**PROBLEM DESCRIPTION:** Only one stretch of the data is wanted: the line containing "Jeden ersten Dienstag im Monat hat die", the line containing "Datenschutzerklärung", and every line between them, copied exactly.

**STORED DATA:**
+ + + + + + +

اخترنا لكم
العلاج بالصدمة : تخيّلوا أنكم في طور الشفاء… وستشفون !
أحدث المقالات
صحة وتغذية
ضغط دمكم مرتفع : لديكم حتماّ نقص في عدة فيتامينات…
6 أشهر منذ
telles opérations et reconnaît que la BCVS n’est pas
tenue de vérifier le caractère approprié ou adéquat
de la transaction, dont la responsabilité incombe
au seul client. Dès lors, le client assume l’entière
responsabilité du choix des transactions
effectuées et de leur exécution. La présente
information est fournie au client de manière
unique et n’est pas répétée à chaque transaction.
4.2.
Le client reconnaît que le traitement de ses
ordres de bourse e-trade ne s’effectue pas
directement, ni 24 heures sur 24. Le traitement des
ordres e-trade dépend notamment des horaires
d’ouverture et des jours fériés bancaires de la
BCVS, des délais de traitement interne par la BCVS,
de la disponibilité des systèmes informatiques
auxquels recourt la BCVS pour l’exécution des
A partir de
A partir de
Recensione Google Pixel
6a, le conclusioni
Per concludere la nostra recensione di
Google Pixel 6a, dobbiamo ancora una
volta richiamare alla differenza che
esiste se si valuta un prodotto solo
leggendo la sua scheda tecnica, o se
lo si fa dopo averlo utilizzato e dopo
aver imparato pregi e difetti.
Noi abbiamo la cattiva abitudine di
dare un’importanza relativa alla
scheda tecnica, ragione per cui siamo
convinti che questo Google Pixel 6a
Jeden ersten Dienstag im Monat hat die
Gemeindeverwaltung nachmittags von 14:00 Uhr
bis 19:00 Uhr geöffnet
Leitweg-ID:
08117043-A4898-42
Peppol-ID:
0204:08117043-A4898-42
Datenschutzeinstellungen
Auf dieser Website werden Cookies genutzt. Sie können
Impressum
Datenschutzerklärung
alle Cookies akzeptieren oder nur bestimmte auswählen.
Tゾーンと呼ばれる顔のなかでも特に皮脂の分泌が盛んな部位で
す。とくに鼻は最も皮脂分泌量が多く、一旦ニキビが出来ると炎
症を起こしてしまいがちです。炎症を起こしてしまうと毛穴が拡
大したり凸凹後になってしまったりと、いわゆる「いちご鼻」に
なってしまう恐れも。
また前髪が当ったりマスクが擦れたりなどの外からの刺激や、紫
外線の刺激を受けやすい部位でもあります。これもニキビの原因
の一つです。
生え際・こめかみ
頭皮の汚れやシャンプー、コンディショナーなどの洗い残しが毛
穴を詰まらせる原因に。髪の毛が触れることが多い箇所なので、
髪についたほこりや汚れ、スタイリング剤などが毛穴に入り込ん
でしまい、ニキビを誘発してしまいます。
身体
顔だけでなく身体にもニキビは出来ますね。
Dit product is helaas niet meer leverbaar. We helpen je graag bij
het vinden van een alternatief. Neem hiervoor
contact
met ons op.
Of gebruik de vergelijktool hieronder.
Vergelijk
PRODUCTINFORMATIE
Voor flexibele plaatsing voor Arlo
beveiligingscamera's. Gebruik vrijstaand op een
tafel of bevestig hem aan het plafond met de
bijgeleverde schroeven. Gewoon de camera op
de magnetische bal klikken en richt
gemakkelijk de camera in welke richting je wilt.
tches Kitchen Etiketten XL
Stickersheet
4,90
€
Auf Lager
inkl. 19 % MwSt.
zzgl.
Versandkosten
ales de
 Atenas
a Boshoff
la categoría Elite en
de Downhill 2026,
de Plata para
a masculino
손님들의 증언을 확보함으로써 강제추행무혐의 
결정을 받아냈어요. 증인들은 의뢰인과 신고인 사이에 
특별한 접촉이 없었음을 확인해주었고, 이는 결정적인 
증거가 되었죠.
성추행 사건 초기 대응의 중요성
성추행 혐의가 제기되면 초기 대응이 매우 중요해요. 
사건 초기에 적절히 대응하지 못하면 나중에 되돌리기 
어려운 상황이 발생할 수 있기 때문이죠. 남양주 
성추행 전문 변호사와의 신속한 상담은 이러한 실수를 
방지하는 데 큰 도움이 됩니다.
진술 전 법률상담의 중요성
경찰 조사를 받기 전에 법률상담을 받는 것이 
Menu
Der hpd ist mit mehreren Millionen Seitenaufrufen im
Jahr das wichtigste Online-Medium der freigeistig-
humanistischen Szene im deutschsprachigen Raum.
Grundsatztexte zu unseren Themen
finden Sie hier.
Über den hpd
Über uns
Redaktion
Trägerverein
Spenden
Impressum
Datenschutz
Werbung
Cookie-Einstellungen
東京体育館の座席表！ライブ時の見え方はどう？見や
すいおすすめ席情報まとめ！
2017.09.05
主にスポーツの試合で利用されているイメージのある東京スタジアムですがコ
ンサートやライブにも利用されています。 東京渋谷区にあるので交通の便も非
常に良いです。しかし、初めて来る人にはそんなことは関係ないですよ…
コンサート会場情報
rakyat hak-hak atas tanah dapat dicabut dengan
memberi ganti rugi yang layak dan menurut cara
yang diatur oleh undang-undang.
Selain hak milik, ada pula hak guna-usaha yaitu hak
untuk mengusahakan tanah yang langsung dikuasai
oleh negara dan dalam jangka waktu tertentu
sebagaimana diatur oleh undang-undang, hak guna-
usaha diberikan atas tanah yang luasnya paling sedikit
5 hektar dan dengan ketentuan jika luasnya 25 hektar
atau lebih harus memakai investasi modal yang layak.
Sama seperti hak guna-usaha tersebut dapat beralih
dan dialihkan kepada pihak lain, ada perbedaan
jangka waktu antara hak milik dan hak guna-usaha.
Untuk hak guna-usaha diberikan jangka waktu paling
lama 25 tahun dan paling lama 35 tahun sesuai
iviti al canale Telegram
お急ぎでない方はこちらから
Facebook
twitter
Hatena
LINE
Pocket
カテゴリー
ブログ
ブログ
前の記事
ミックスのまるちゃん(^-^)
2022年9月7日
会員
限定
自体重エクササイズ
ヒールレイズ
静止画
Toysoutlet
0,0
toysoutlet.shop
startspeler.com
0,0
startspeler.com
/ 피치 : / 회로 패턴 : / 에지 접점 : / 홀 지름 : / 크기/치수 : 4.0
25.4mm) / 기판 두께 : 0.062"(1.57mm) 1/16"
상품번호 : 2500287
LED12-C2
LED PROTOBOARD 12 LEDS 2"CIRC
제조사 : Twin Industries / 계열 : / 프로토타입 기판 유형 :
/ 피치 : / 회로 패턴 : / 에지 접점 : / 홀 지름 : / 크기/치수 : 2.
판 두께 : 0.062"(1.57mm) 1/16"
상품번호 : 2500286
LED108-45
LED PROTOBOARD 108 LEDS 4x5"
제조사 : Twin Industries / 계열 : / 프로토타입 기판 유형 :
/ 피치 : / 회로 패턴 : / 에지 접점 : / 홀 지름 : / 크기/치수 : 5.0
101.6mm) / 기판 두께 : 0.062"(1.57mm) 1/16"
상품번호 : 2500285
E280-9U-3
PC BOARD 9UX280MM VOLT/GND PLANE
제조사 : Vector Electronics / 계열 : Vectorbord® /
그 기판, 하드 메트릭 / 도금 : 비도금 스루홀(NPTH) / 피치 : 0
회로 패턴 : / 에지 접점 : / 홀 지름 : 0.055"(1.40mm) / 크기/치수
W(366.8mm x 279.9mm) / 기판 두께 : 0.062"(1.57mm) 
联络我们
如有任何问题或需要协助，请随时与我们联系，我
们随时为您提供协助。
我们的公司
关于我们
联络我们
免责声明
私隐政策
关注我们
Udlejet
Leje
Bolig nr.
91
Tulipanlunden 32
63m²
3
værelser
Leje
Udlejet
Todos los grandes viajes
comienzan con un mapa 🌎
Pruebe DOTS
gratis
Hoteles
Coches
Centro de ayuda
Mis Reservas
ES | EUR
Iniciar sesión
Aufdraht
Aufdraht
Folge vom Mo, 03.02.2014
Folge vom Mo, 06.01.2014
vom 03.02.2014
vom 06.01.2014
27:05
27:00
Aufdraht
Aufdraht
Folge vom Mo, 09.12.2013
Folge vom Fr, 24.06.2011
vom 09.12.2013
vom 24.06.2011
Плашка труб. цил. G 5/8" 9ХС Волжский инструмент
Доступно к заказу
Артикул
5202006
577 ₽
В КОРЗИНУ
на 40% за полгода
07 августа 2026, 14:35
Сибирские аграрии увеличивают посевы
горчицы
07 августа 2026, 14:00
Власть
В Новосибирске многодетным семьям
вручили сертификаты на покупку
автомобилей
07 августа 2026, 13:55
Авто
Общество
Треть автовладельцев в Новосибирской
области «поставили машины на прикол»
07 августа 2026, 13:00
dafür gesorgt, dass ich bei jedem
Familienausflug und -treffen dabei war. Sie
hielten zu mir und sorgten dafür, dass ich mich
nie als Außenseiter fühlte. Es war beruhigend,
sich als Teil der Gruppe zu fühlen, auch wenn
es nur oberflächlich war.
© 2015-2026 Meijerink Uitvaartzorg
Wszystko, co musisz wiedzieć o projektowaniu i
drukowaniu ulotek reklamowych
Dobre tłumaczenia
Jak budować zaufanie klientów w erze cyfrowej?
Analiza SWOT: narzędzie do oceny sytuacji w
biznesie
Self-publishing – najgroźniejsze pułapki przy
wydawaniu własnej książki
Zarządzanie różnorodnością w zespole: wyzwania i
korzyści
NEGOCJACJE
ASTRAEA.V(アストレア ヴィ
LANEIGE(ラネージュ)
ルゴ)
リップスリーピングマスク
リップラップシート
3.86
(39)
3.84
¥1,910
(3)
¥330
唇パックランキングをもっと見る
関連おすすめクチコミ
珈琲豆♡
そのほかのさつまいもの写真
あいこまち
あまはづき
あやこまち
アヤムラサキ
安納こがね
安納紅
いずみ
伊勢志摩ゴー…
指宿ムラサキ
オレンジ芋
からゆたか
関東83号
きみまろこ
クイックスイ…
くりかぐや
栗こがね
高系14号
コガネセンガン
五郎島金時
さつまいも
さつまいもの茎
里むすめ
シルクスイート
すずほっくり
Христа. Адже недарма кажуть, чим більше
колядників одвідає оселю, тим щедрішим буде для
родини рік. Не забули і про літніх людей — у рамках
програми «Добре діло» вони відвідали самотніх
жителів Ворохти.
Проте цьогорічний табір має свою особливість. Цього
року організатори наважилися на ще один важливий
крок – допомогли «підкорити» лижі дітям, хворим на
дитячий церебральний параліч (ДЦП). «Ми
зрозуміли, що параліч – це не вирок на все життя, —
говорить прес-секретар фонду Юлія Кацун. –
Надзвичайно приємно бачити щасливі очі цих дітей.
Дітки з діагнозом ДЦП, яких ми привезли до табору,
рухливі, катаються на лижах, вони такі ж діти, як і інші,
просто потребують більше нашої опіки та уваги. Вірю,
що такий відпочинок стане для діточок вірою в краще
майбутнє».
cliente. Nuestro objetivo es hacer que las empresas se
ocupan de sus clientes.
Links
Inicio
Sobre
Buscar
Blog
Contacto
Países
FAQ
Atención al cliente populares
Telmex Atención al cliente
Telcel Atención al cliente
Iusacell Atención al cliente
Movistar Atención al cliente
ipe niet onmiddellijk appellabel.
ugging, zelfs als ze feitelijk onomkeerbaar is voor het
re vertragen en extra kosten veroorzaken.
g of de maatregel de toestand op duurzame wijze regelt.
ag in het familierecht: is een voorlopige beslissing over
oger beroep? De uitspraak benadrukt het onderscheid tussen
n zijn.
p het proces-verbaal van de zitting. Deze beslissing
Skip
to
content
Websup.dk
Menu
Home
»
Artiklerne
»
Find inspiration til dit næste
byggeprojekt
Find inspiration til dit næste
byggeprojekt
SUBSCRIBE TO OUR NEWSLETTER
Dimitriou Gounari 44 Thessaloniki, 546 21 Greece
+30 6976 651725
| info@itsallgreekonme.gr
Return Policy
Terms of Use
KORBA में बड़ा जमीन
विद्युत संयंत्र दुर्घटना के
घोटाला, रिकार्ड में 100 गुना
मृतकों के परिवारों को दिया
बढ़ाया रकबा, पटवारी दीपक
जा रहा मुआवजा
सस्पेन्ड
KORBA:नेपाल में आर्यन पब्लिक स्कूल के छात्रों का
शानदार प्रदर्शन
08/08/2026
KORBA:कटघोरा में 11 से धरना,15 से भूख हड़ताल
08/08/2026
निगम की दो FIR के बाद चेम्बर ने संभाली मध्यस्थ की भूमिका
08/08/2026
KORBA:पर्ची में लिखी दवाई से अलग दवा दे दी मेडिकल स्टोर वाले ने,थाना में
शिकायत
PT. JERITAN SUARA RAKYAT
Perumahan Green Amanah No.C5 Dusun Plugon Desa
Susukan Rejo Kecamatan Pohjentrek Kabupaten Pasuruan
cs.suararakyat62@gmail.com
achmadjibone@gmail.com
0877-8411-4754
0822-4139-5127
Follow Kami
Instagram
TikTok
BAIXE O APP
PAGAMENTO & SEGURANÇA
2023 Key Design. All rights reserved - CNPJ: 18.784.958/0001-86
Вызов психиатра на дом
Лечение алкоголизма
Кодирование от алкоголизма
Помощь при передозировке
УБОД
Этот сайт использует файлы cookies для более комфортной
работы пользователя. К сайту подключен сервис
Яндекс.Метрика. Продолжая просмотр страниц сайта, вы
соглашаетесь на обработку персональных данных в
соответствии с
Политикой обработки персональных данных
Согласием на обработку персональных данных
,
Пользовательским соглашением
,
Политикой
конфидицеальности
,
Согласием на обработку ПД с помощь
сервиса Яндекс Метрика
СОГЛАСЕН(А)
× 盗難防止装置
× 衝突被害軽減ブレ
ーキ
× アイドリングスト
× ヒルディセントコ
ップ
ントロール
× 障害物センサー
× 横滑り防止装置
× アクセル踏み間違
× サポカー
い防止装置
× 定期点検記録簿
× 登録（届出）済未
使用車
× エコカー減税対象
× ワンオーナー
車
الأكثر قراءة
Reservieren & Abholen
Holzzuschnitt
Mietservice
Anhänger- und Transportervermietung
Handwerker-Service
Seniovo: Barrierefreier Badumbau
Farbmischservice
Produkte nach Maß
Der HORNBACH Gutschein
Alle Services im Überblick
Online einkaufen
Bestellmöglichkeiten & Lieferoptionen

+ + + + + + +

**COMPLETED EXERCISE:**
Jeden ersten Dienstag im Monat hat die
Gemeindeverwaltung nachmittags von 14:00 Uhr
bis 19:00 Uhr geöffnet
Leitweg-ID:
08117043-A4898-42
Peppol-ID:
0204:08117043-A4898-42
Datenschutzeinstellungen
Auf dieser Website werden Cookies genutzt. Sie können
Impressum
Datenschutzerklärung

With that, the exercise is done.